Was kann man von Online TMCs wie Egencia oder eWings lernen?
Was mir bei solchen Angeboten fehlt, ist ein attraktiver Service für komplexe Aufträge. In der IT machen sie aber sicher vieles richtig und decken das Geschäft mit den einfachen Buchungen gut ab.
Müssen sich Reisebüros wirklich komplett neu erfinden?
Es braucht eben keine „Disruption“ aus dem Silicon Valley, auch wenn es da Versuche geben wird. Wir werden auch mit einer Evolution unseren Wert beweisen und müssen nicht alles komplett neu erfinden. Aber wir müssen zumindest alles hinterfragen und viele Gewohnheiten im Reisebüro ersatzlos streichen.
Die Stärken der Reisebüros sind nun mal die guten Kontakte zu den Kunden und das persönliche Service. Diese Trümpfe muss man ausspielen. Ein auf Effizienz getrimmtes Fliessband-Modell ohne persönlichen „Touch“ ist unter Garantie der falsche Weg. Das können Roboter besser und billiger.
Was sind konkrete Beispiele für Services, die hinterfragt werden müssen?
„Open Booking“, also die Integration von Buchungen aus allen möglichen Kanälen, ist ein absolutes „Must Have“. Natürlich müssen Reisebüros auch Direktbuchungen umbuchen können.

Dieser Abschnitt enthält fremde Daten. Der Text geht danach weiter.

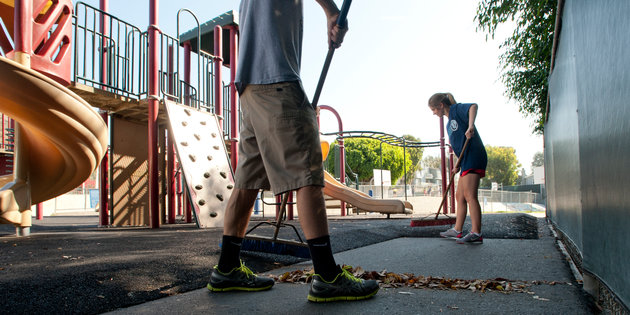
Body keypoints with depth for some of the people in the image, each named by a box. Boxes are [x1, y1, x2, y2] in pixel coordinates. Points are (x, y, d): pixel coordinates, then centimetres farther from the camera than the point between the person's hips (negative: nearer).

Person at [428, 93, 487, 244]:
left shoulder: (457, 109, -1)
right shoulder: (449, 124, 24)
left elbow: (474, 106, -22)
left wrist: (470, 126, -37)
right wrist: (458, 166, 15)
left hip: (474, 157, -10)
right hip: (467, 161, 10)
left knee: (469, 195, -15)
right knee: (460, 196, 11)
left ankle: (476, 233, -17)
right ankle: (457, 230, 17)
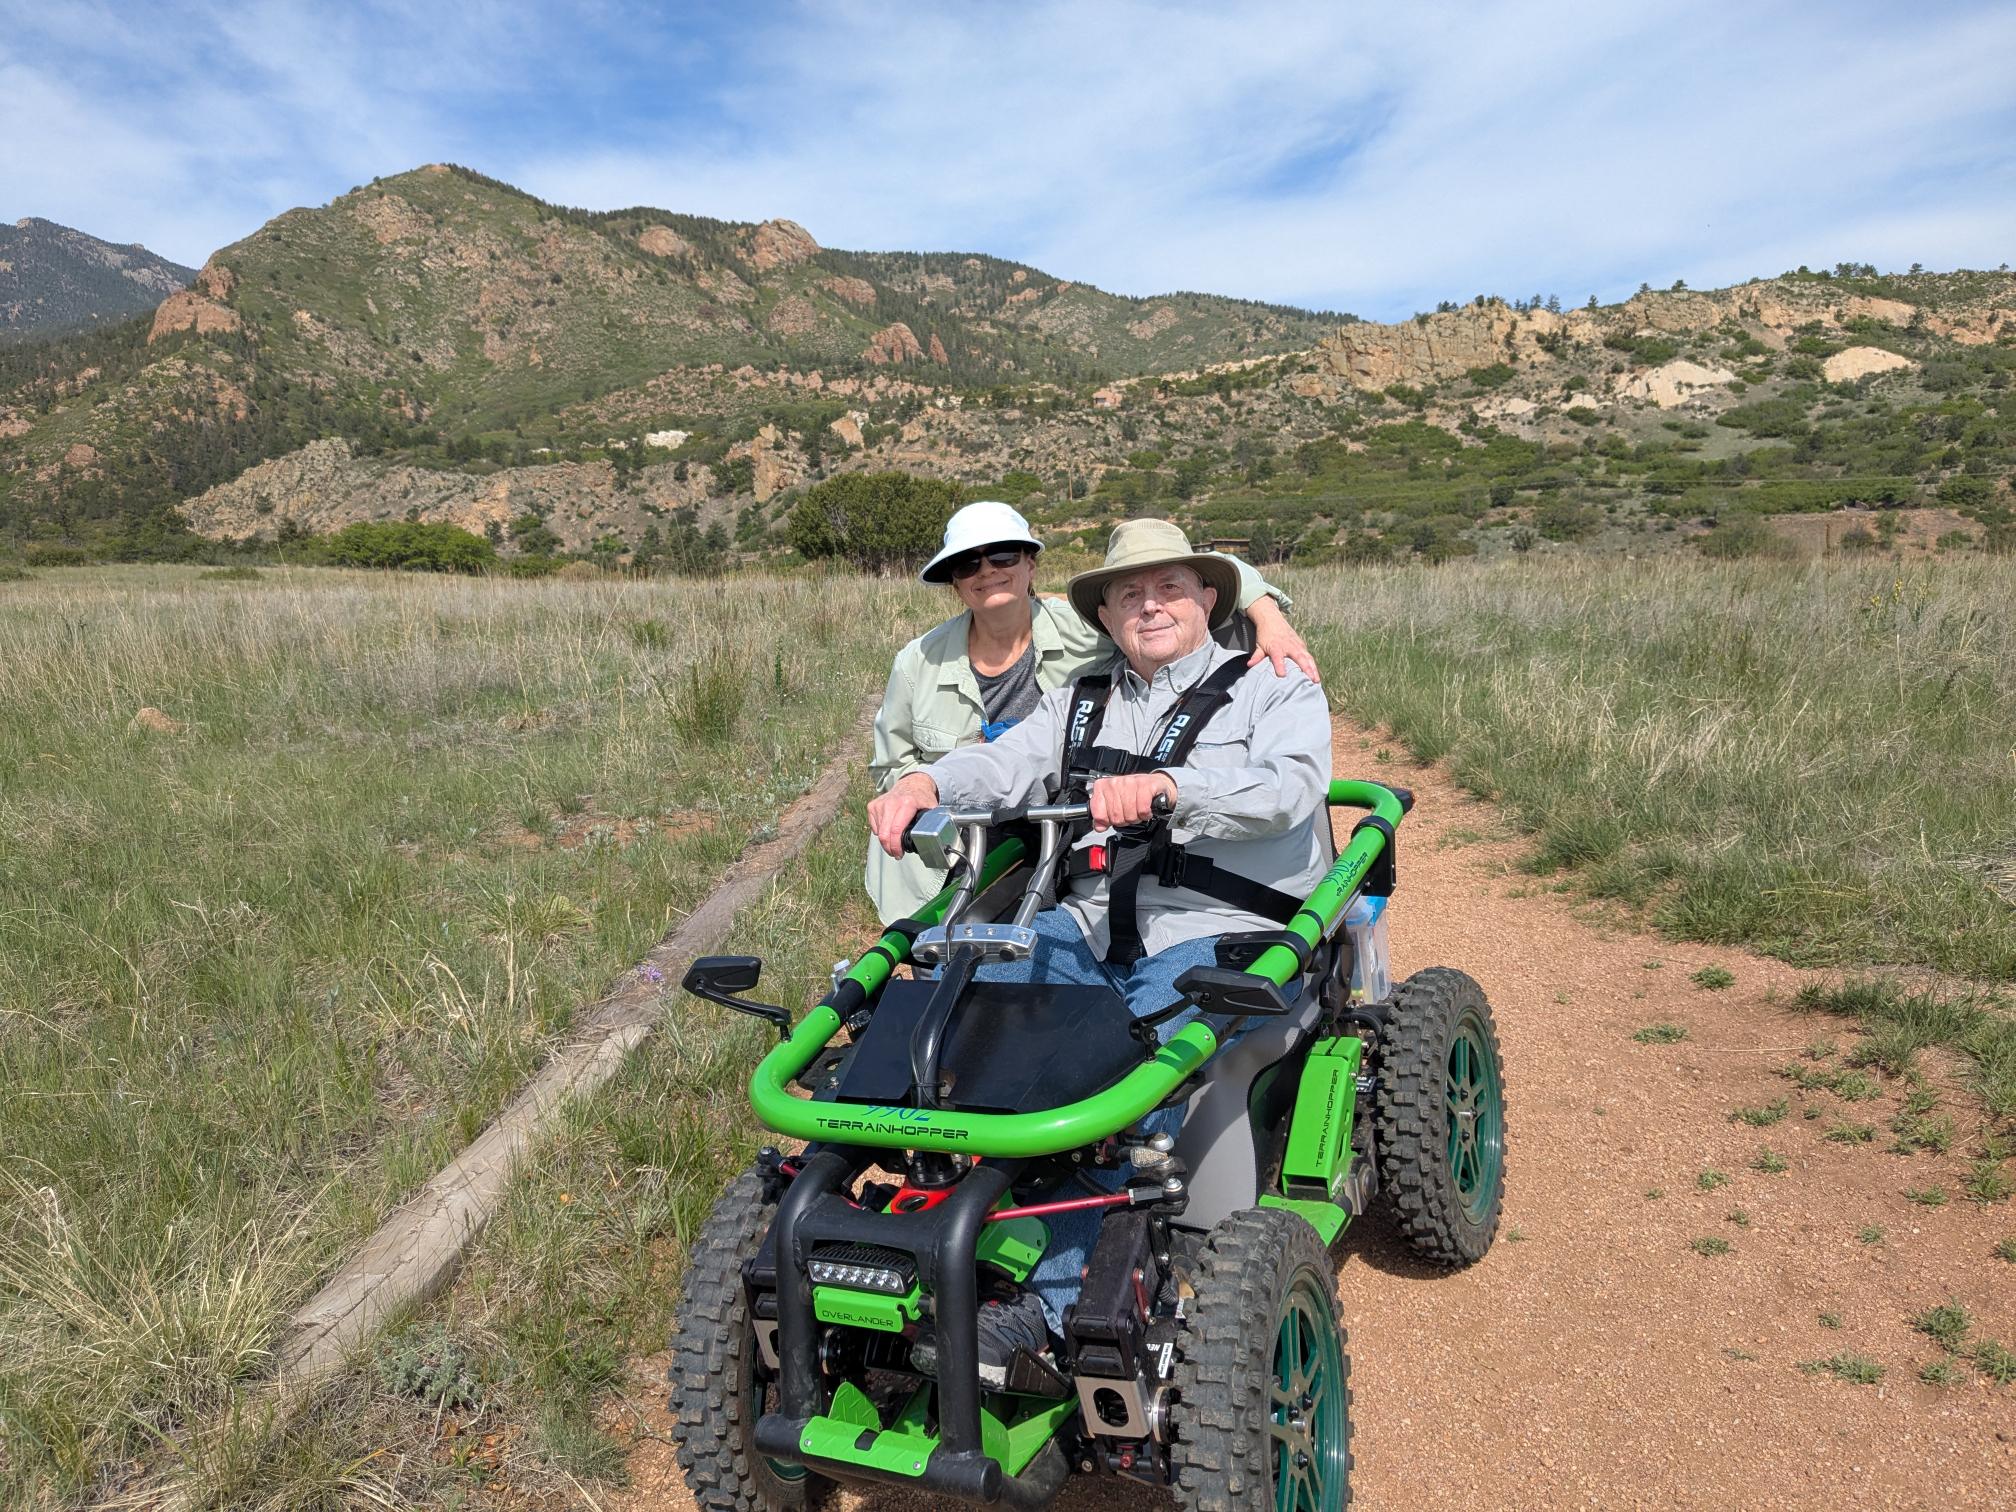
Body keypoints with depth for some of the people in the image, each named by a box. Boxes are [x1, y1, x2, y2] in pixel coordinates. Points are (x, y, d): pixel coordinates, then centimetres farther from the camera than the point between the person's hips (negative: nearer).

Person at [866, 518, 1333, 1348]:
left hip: (1220, 935, -4)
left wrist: (1166, 787, -32)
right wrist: (924, 783, -21)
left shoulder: (1278, 690, 9)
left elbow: (1285, 789, -13)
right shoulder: (1078, 704, 22)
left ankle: (1059, 1296, -25)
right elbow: (1005, 762, 3)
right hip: (1088, 927, 5)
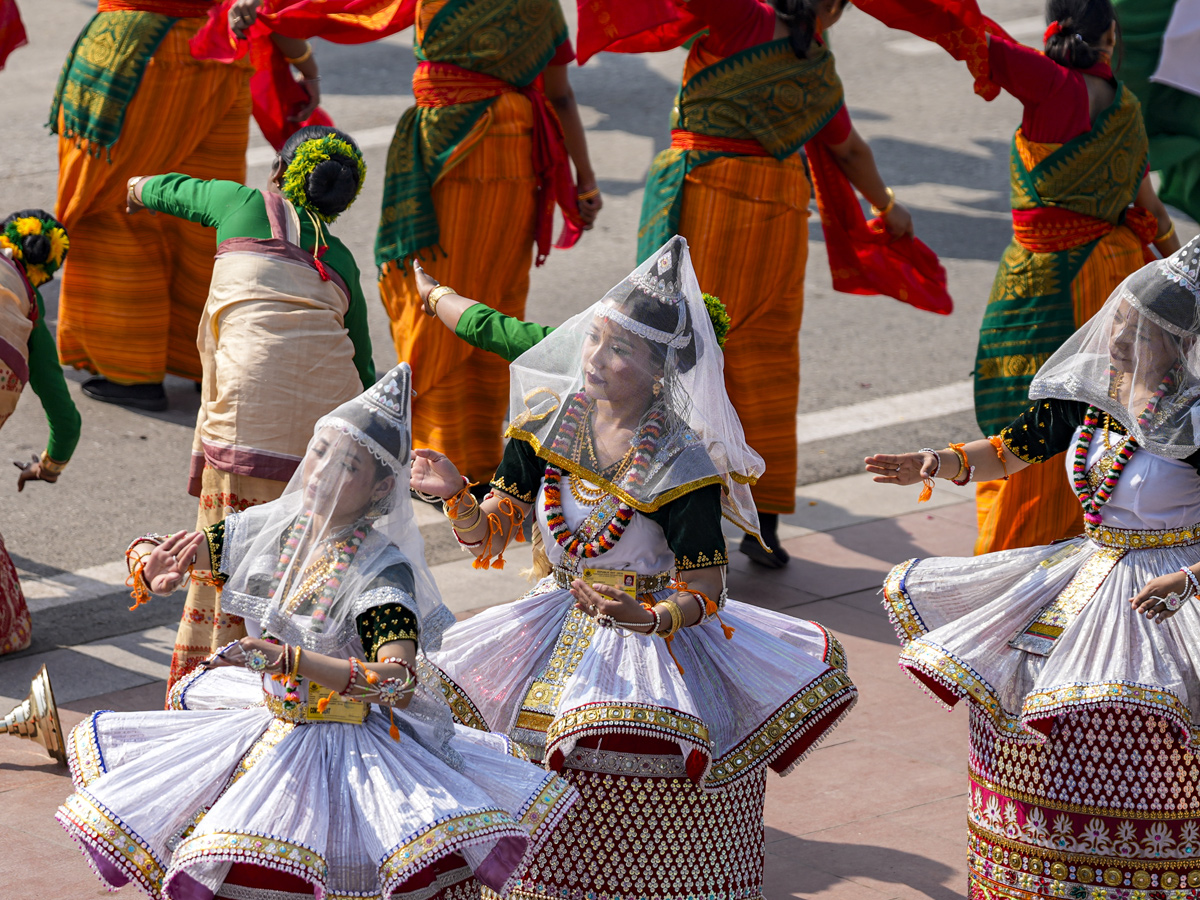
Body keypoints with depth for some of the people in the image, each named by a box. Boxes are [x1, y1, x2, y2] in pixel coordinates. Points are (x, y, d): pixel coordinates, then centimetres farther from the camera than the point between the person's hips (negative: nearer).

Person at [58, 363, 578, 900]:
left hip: (348, 745, -6)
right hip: (265, 724, 6)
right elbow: (148, 554, 11)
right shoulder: (270, 528, 0)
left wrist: (292, 660, -40)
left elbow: (398, 681, -33)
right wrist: (158, 567, -14)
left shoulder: (383, 570, -17)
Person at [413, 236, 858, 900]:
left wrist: (649, 618, -32)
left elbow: (705, 593, -13)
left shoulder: (682, 464, -15)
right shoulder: (546, 423, -1)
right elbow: (488, 539, 1)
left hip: (656, 631, -4)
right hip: (556, 635, 4)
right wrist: (458, 496, -19)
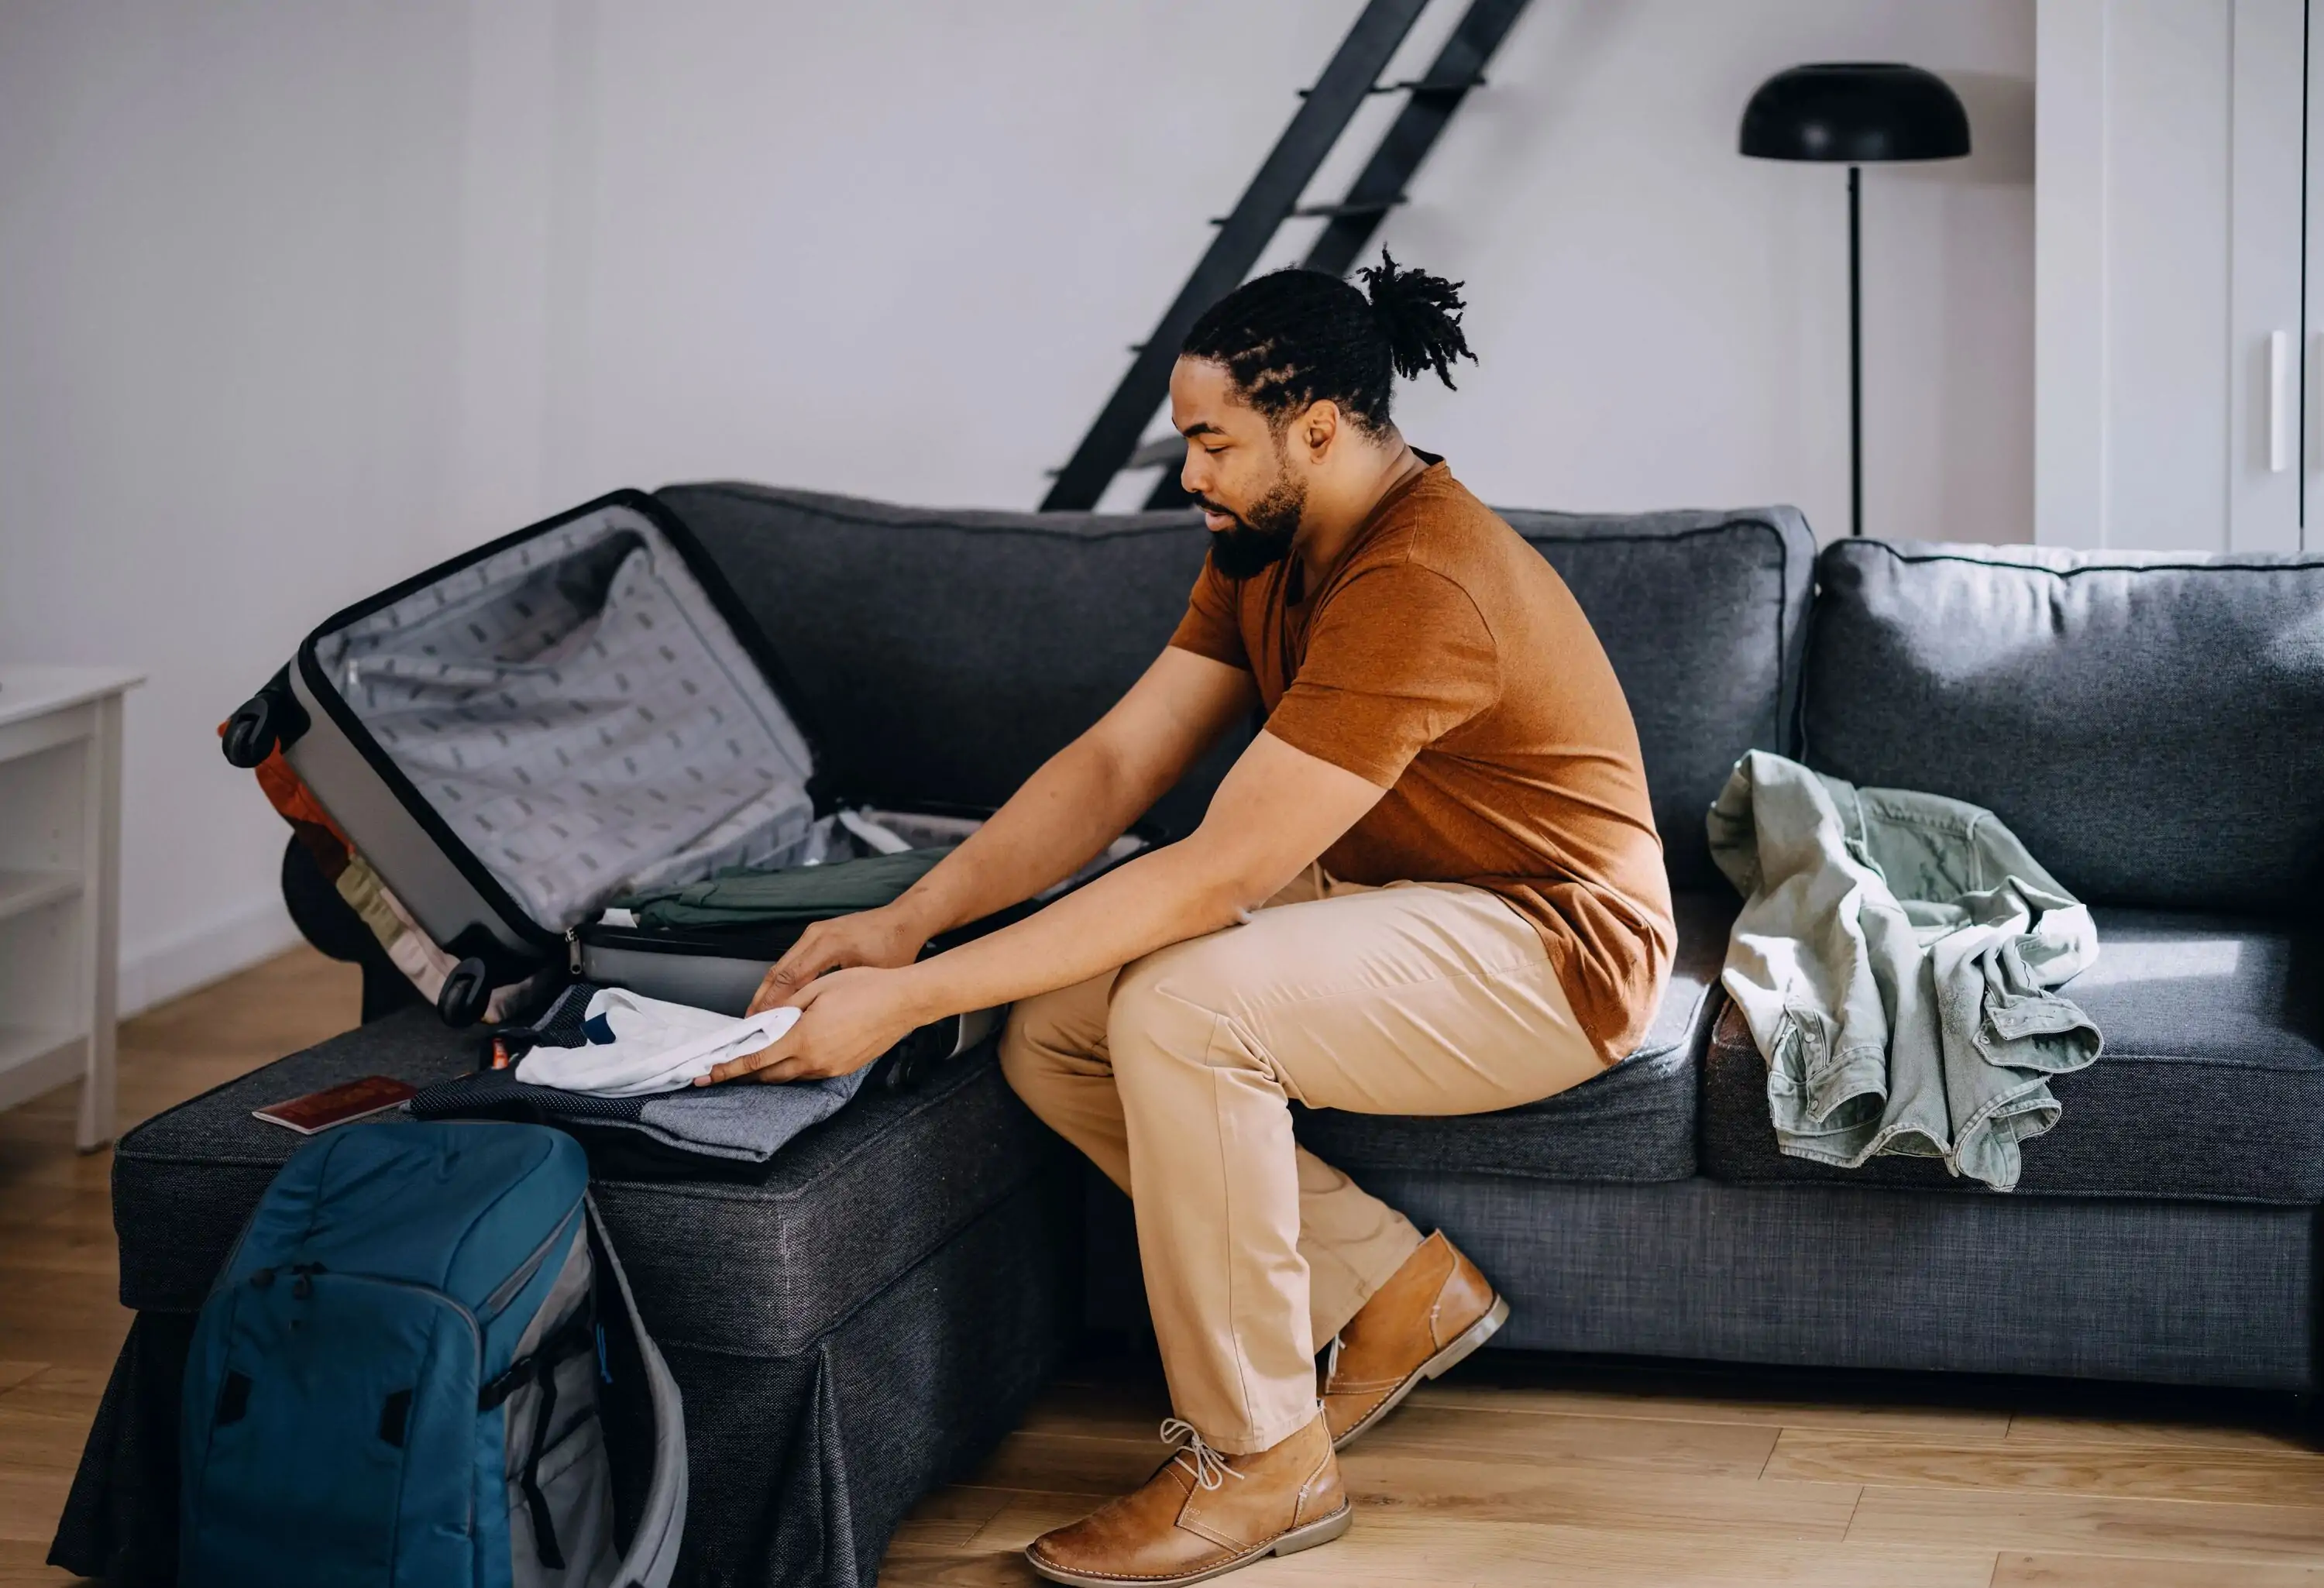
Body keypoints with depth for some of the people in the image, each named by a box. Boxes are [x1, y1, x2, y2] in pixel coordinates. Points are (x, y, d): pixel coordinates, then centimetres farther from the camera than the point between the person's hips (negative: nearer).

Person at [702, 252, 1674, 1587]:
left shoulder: (1422, 587, -29)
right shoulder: (1269, 550, 2)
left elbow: (1213, 877, -33)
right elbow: (1115, 764, -1)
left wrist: (911, 1000, -32)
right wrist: (910, 918, -17)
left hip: (1548, 956, -10)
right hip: (1384, 909, 10)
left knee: (1181, 1009, -33)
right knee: (1050, 1035, -7)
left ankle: (1260, 1458, -16)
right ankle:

Ein weiteres Thema sind die Kundendaten. Ich kann doch nur gutes Service liefern, wenn ich meine Kunden gut kenne. Wir bieten dafür ja mit Umbrella Faces ein wunderbares Tool an. Man kann es halt auch noch deutlich vielfältiger nutzen als es die TMCs derzeit tun.
Auch das traditionelle, starre Preismodell der TMCs ist nicht mehr zeitgemäss. Oft verhindert aber grade eine alte, klobige IT, dass Reisebüros überhaupt an Alternativen denken. Warum aber sollte ein Kunde bereit sein, für die ganze Maschinerie zu bezahlen, wenn er nur einen Bruchteil davon benötigt?
Ein Thema, bei dem wir uns immer wieder am Kopf kratzen, sind Reports. 90% aller Auswertungen vom Reisebüro sind vollkommen wertfrei. Die werden direkt für den Papierkorb produziert. Sie sind nichtssagend und – siehe „Open Booking“ – decken ohnehin nur einen Bruchteil der Buchungen ab. Jedem Insider ist klar, dass mindestens 30% der Buchungen auch jetzt schon ausserhalb des Reisebüro-Kanals passieren.
Sehr ausbaufähig ist auch der Umgang mit moderner Kommunikation. Ein Reisebüro muss heute doch Interaktion via Chats, Skype oder auch Whatsapp anbieten. Aber kaum jemand macht es – weil es halt auch erfordert, dass man die Organisation anpasst.
All das sind aber auch Themen, für die wir Lösungen parat oder in Planung haben.
Martin, herzlichen Dank für das Gespräch. Wir freuen uns auch schon auf den zweiten Teil des Interviews, bei dem du über deine Ideen und Visionen für Umbrella erzählst.